→ **Work order**: Would you transcribe the whole listing exactly and drop its images?

→ **Data for review**:
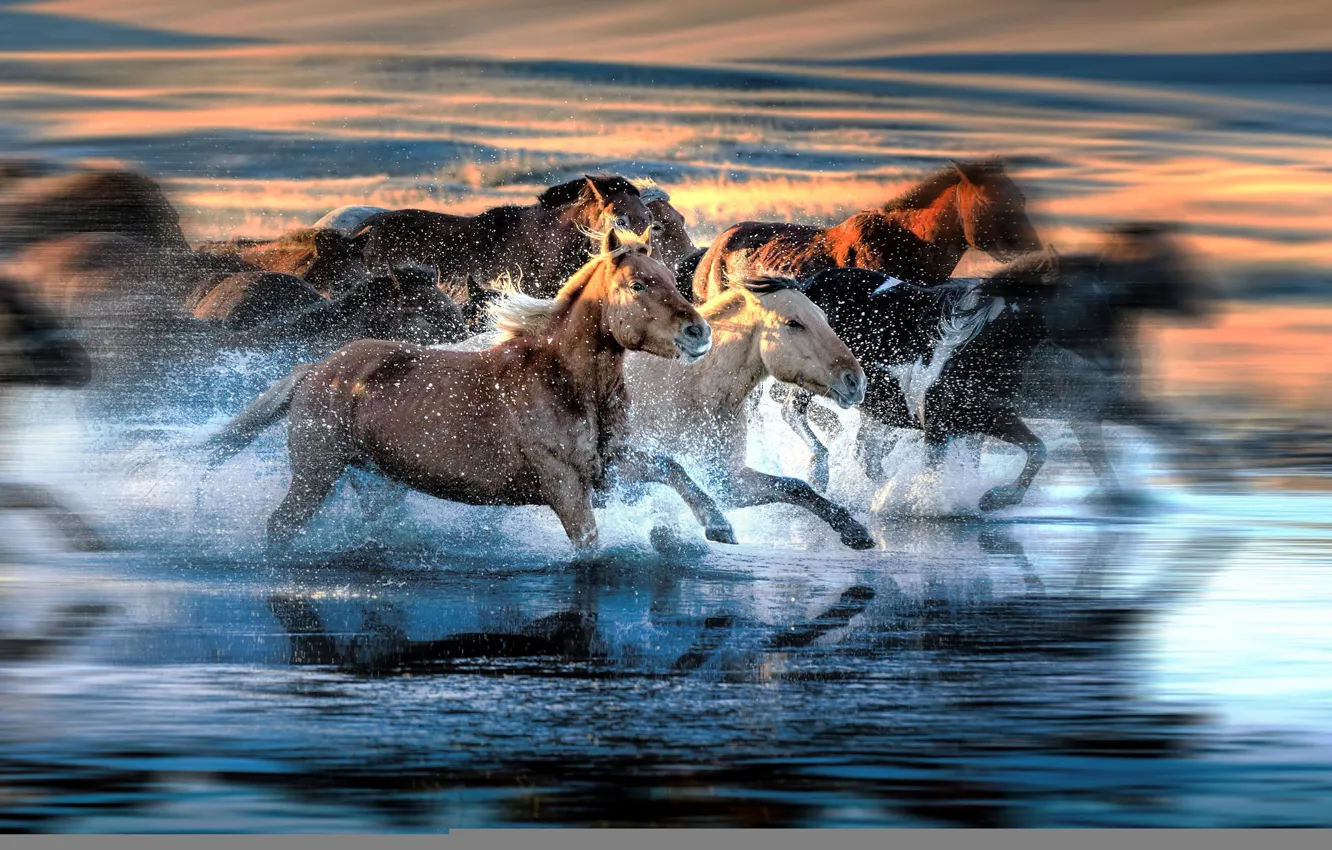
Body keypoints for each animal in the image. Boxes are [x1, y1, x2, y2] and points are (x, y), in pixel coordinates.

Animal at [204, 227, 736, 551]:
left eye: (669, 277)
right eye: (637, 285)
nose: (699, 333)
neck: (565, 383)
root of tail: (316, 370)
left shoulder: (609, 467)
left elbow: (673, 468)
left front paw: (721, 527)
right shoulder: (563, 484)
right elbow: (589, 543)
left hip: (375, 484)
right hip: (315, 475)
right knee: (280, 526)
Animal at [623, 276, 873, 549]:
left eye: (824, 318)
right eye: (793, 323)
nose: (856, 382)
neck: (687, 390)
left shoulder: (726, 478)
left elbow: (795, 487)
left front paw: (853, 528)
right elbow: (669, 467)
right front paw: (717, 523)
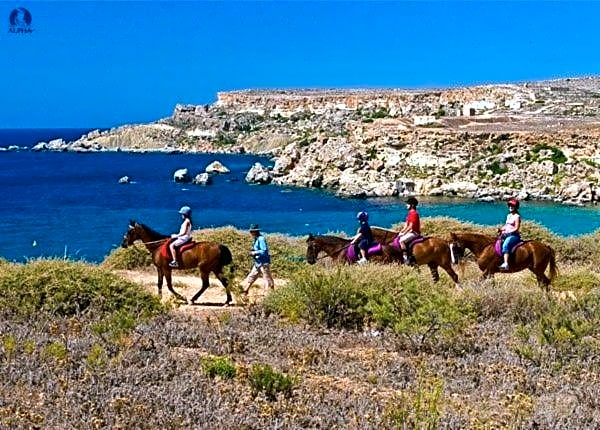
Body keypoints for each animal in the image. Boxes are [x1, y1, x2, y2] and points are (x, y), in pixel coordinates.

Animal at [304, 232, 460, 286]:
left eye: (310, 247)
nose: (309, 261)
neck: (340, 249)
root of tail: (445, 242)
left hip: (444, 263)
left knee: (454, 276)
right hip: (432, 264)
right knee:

→ **Exercise output**:
Body keypoints for each animal in the image. Boxes are [x1, y1, x2, y2] and points are (x, y), in pixel coordinates.

Animal at [204, 227, 736, 551]:
left eye: (669, 277)
right eye: (637, 285)
nose: (699, 333)
neck: (565, 383)
root of tail: (316, 370)
left shoulder: (609, 467)
left elbow: (673, 468)
left front paw: (721, 527)
right shoulder: (563, 484)
right elbow: (589, 543)
left hip: (375, 484)
right hip: (315, 475)
right knee: (280, 526)
Animal at [623, 276, 873, 549]:
left eye: (824, 318)
right eye: (793, 323)
nose: (856, 382)
neck: (687, 390)
left shoulder: (726, 478)
left elbow: (795, 487)
left front paw: (853, 528)
right elbow: (669, 467)
right front paw: (717, 523)
Body keypoints for each animal in the image. Boxes are [x1, y1, x2, y2] and points are (x, y), in pixel coordinates.

Animal at [304, 232, 460, 286]:
left eye: (310, 247)
nose: (309, 261)
neck: (340, 249)
root of tail: (445, 242)
left hip: (444, 263)
left knee: (454, 276)
right hip: (432, 264)
right knee:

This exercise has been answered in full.